I have told the DON that I would be happy to float to the ICU anytime as part of a team, with another nurse there-not alone. I frequently float to the ER, so floating isn't the issue. Staffing is, and I feel trapped. Any suggestions?
Southern Fried RN
107 Posts
Absolutely unsafe. If my PACU is holding even one med-surg patient, we call in an ACP to sit with the RN. What if something happened? Who would run to call a code while you did CPR?
Look at it from your personal safety. You shouldn't be left alone with a patient who may try to hurt you. Or a crazy patient who could make up lies about your care or professionalism. There should be a second witness for things that could go on.
Thanks-I never even looked at the personal safety aspect.
BEDPAN76
547 Posts
This happened to me in 1979 as a traveller. It was a real mess because after the first admission (simple MI ), then came a blind man on a dopamine drip, and a gunshot wound to abdomen. I was certified for CCU only. The hospital had only 60 or so beds. I got no support and would leave at 10:30 or later each morning. Finally broke the contract after they moved me into a trailer with no running water and a door that wouldn't close. Took me 2 years before I got up the courage to travel again. BUT, on days they had 2 nurses and a ward clerk.....go figure!
nurse_mo1986
181 Posts
It seems the hospital would be more concerned about the liability issues with this as well. I also work in a rural area with a 9 bed unit. In my unit, one pt or nine, we have at least two nurses...b/c what if they were to code. Could be very interesting tryin to defend their rationale..."well your honor, we were trying to save some money..."
Smokey9283
87 Posts
In the Rural Hospital that I work at, there are 4 CCU beds. The nurses that work there don't have a HUC for support either. The CCU is located right in the middle of the Med/Surg Floor, so the NA/R's and LPN's float into that area to help the CCU nurses out when they need it. There is a HUC that works on Med/Surg Station which is right behind the CCU station, so sometimes the HUC will assist the CCU nurse with calling the MD.
Nightcrawler, BSN, RN
320 Posts
My understanding is that there is a requirement that any unit has to have at least 2 nurses on duty. One of our units was quarantined for Noro recently, and the night before we reopened we were down to 2 long term patients. And yes, there were 2 nurses on the floor.

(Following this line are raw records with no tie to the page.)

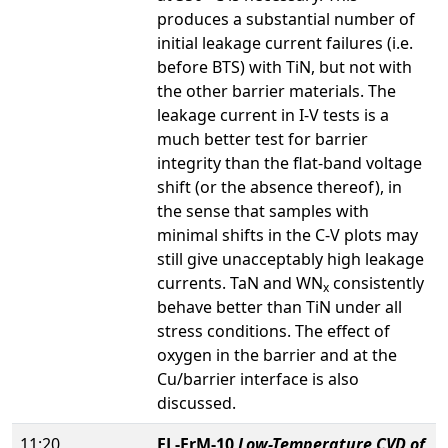
produces a substantial number of
initial leakage current failures (i.e.
before BTS) with TiN, but not with
the other barrier materials. The
leakage current in I-V tests is a
much better test for barrier
integrity than the flat-band voltage
shift (or the absence thereof), in
the sense that samples with
minimal shifts in the C-V plots may
still give unacceptably high leakage
currents. TaN and WN
consistently
x
behave better than TiN under all
stress conditions. The effect of
oxygen in the barrier and at the
Cu/barrier interface is also
discussed.
11:20
EL-FrM-10
Low-Temperature CVD of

I don't think that they can get around it by saying that the med surg unit is just around the corner. They are separate units, so I think that they are required to have 2 nurses available, even if there is only one patient
pink85
127 Posts
Like my momma used to tell me.... If you have to ask, you probably shouldn't do it!
carolCCRN
21 Posts
You stick to your guns on this one! It is absolutely unsafe for you and the patients for all the reasons stated above. If you don't stand up, nobody will. Best of luck, and be brave!
blondy2061h, MSN, RN
1 Article; 4,094 Posts
We have a 4 bed unit that takes overflow from our patients. Even if we only have one patient there, there's a minimum of two staff members, just because it's unsafe and unfair to only have one person staffing a unit.
diane227, LPN, RN
1,941 Posts
This would be a very risky position to be in. Every ICU that I have worked in always had a minimum staffing standard of at least 2 people being on at one time, no matter what the census. How can you call a code and perform CPR by yourself? You are setting yourself up for liability. Just tell them no unless you can get at least a CNA in there with you.
Magsulfate, BSN, RN
1,201 Posts
How close is the other unit??? It does seem unsafe to me! Atleast you need a tech or something!